Cupping is used by a barista, in a similar way to how a somalia would taste, judge and evaluate wine, but with coffee.
An official coffee cupping is done with a strict set of parameters, defined by the Specialty Coffee Association (SCA) . These parameters define everything from coffee to water ratios, TDS of the water, the cup shape and size, the spoon shape, size and weight, and even the physical room size!
I will not be breaking down all of these - if you want to read more they can be found on the SCA website (https://sca.coffee/research/coffee-standards)
I will be simplifying the cupping process, if you want to try it at home!
8.25g (0.3oz) coffee to 150ml (5.07oz) of water (if you don't have a scale this is ~1.25 tablespoons of coffee)
Water temp of 92.2 - 94.4 °C (200°F ± 2°F)
Medium - Corse (should look similar to coarse sea salt)
1. Smell the ground coffee before adding water - take note of any smells you associate with the ground coffee. This is not a test - there are no wrong answers. This is just to allow you to explore the coffee.
2. Add the heated water to the cup and start a timer for 4 minutes.
3. After the timer is finished, you should notice a crust has started to form with the ground beans on the surface of the coffee. Break the crust with the back of a spoon, this allows the coffee to off-gas as its brewing and gives you another chance to smell the coffee. Note any new smells that have developed.

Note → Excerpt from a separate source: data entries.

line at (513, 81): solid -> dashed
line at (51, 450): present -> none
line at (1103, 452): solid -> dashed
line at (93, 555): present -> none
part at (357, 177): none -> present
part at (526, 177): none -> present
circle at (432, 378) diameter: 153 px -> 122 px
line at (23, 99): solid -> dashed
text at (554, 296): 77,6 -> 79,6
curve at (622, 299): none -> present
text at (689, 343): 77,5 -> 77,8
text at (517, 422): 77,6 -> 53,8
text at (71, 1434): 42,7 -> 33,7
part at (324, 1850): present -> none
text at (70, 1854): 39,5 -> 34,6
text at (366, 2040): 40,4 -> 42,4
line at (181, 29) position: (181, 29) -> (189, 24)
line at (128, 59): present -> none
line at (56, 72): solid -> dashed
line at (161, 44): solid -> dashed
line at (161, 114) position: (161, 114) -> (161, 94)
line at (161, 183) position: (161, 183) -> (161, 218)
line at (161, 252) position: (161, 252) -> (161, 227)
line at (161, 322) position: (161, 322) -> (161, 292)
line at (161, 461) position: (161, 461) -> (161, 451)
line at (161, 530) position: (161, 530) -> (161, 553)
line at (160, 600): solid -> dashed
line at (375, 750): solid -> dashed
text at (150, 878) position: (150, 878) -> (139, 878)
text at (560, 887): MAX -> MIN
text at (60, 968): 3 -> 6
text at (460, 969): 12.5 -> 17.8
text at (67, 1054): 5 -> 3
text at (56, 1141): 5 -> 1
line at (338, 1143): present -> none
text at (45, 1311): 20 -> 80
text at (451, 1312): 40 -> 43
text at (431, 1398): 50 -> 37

4. Rinse the spoon used to break the crust and use it to remove any grounds that may still be sitting on the surface of the coffee.
5. Let the coffee cool for another 10-15 minutes
6. The slurp - this is what you have been waiting for, the first taste of the coffee. Slurp the coffee, allow it to spread across your tongue to taste the full range of flavours. As the coffee cools, you should notice and taste a different and a larger range of flavours.
This can be done with one coffee, or several at a time, just clean the spoon between coffees to not mix the flavours together.